Lettre n° 12- Mai 2023

De la ferme à la table

Ce titre alléchant désigne l’ambitieuse stratégie de la Commission européenne pour réduire de 50 % le recours aux pesticides d’ici à 2030. Elle décline le Pacte vert dans le domaine de l’alimentation (voir encadré). Annoncée en 2020, les eurodéputés l’ont votée le 19 octobre 2021 à une large majorité (452 voix pour, 170 voix contre et 76 abstentions) malgré l’opposition tenace du principal syndicat agricole européen, le Copa-Cogeca, qui redoute l’effondrement des rendements agricoles.

En effet, cette stratégie « verte » met la barre très haut. Elle prévoit de réduire de moitié le recours aux pesticides dans les champs européens d’ici à 2030, et de 20 % l’usage d’engrais chimiques. A cet horizon un quart des terres agricoles seraient cultivées en agriculture biologique (contre 8,5 % en 2019) et les ventes d’antibiotiques pour les animaux d’élevage réduites de moitié ! Non sans raisons : la chaîne alimentaire pèse au niveau mondial pour un tiers des émissions de gaz à effet de serre ; elle est reconnue comme un des principaux facteurs de perte de biodiversité. Or « si les insectes disparaissent, tout le reste disparaît avec eux » ; depuis une trentaine d’années des populations d’insectes auraient chuté de 80 %, une catastrophe ! (1)
Bref, les gouvernements européens en phase avec l’opinion, commencent à reconnaître que le système actuel n’est pas soutenable, même si les changements sont lents et insuffisants selon les experts et les écologistes. Le dernier rapport du GIEC (mars 2023) « un guide pratique pour désamorcer la bombe à retardement climatique » insiste ; il faut agir tout de suite et radicalement. Garder un monde vivable pour tous implique de réduire immédiatement et drastiquement les émissions dans tous les secteurs. Les études compilées dans ce rapport démontrent que l’augmentation des températures affectera la disponibilité des aliments et la nutrition. La gestion des terres, la production agricole et l’alimentation doivent changer en profondeur pour réduire le réchauffement climatique et préserver nos santés.

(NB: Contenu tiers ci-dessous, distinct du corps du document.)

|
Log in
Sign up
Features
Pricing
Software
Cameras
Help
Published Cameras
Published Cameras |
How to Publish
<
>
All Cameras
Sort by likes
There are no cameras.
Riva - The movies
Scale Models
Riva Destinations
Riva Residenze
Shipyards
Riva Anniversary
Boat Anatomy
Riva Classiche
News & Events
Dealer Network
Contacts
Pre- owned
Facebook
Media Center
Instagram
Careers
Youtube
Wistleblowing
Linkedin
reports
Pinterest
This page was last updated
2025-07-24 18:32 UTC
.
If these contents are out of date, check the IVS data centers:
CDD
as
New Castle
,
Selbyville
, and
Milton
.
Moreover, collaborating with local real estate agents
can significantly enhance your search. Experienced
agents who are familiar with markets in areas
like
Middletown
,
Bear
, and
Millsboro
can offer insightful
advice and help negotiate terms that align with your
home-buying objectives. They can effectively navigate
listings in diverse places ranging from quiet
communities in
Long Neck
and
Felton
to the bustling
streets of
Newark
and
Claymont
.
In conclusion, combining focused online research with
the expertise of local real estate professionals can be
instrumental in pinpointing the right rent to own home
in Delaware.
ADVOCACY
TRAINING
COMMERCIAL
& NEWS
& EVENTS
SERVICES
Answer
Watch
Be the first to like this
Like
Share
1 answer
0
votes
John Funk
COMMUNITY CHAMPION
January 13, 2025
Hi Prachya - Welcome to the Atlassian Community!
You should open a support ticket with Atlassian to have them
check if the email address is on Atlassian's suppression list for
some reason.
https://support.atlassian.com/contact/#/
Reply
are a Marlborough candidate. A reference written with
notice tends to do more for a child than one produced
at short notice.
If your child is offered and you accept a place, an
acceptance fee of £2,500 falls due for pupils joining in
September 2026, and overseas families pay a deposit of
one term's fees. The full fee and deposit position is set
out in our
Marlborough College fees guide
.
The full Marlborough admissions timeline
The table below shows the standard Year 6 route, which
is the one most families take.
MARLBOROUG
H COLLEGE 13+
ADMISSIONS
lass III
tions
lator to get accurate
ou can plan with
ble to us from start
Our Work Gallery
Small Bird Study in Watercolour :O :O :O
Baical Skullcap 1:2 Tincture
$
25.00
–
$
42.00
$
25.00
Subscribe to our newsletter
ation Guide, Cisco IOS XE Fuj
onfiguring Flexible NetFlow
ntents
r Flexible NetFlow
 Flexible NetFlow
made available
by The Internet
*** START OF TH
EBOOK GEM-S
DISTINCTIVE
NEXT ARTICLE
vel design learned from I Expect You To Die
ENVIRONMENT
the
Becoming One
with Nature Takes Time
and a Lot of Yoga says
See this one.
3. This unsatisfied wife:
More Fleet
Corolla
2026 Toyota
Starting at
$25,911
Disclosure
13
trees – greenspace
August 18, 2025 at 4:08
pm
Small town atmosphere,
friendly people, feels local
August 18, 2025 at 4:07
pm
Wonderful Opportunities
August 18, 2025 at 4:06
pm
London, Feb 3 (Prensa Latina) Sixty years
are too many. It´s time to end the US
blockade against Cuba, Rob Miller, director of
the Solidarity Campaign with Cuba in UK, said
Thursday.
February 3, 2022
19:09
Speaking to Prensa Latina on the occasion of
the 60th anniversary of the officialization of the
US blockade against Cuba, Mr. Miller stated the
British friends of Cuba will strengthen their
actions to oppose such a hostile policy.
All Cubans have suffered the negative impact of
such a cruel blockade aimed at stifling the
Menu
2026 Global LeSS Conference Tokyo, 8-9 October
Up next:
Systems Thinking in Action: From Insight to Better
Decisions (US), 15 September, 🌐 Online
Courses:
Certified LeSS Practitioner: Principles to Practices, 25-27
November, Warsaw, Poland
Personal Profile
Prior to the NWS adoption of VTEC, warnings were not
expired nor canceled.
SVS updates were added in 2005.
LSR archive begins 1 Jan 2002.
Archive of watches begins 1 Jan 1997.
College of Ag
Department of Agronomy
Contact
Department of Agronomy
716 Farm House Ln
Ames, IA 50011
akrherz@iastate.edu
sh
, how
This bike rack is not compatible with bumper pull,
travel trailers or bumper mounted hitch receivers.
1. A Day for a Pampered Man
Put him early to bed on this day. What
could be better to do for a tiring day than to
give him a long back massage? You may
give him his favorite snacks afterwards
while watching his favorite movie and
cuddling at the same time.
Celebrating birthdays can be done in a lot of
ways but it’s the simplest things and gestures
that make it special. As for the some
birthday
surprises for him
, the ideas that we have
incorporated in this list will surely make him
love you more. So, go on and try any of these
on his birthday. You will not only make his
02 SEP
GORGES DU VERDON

Encore faut-il que les décisions politiques imprègnent la vie quotidienne, concrètement et localement. Au vote du Parlement européen qui se veut contraignant, succéderont dans les prochains mois une série d’initiatives, législatives – ratification par les 27 Etats – ou autres, pour rendre le système alimentaire européen plus durable, résilient, plus respectueux du bien-être animal et de la santé humaine. Sans attendre, la Fédération française des Maisons de l’Europe a lancé un projet Europa’table. Il invite les citoyens à mettre en œuvre la stratégie de « la ferme à la table » et encourage les actions qui font honneur au savoir-faire français et européen en alimentation et en agriculture biologiques.

Nous nous sommes engagés avec conviction dans ce projet. A preuve, notre Lettre n° 12. Elle fait connaître des professionnels du Clunisois qui, de la fourche à la fourchette, adeptes des circuits courts, forment une chaîne de passionnés : agriculteurs, épiciers solidaires, formateurs, élus, chercheurs universitaires, cuisiniers, restaurateurs. Notre Lettre invite à les rencontrer, à apprécier leurs réalisations et leurs produits.